◆ Aufgabenziel ◆
Nenne alle Wörter im folgenden Textabschnitt, die die Buchstabenfolge „Maschin“ enthalten, unabhängig von Groß- und Kleinschreibung.

◆ Gezeigter Textabschnitt ◆
---------------

Hinter dem Elend in Schlesien steckte nicht die alte feudale-ständische Not, sondern die neue kapitalistische: Die Familien der Baumwollweber hatten sich nämlich erst auf das neue Verlagsgewerbe konzentriert, als die englischen Maschinenspinnereien das ganze Jahr Garn aus der in Sklavenarbeit angebauten Baumwolle aus Amerika lieferten.

Die schlesischen Baumwollweber brachten es sogar unter Aufgabe der Landwirtschaft zu einem gewissen Wohlstand, indem sie in Heimarbeit mit der ganzen Familie webten für Verleger, die Garn lieferten und Tuch abnahmen. 1844 weigerten sich die Verleger dann jedoch, einen angemessenen Preis für das Weben zu zahlen, u.a. weil die englische Maschinenindustrie Webmaschinen erfunden und verbessert hatte, die Baumwollfäden viel schneller zu Tuch verarbeiten konnten als die Handwebstühle. Die Weberinnen und Weber in Schlesien waren also Opfer der Maschinisierung des Webens geworden, so wie sie vorher von der des Spinnens profitiert hatten.

---------------

[Gesammelte Daten]
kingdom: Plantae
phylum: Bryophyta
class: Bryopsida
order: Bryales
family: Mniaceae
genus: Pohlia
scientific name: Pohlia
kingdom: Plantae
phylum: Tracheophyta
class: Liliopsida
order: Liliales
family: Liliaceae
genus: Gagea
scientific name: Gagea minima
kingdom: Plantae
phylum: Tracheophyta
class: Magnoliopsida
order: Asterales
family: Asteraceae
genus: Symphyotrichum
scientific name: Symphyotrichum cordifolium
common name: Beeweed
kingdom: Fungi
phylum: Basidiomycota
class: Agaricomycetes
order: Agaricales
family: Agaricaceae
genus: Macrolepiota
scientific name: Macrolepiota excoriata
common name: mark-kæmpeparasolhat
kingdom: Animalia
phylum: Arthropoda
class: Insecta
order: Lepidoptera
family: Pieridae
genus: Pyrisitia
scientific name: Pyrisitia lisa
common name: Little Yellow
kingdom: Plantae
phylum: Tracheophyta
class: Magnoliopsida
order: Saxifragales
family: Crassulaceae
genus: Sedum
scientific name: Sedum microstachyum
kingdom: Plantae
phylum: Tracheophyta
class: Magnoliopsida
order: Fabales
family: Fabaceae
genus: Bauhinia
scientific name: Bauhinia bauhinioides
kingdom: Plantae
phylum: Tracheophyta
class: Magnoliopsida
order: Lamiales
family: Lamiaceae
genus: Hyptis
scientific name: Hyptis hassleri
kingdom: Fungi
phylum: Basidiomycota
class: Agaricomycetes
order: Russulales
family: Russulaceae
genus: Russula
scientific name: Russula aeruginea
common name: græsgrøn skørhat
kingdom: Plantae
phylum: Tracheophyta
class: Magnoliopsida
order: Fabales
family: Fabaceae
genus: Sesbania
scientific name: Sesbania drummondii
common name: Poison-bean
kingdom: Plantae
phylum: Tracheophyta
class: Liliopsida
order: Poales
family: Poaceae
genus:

---------------

◆ Erledigte Aufgabe ◆
Maschinenspinnereien, Maschinenindustrie, Webmaschinen, Maschinisierung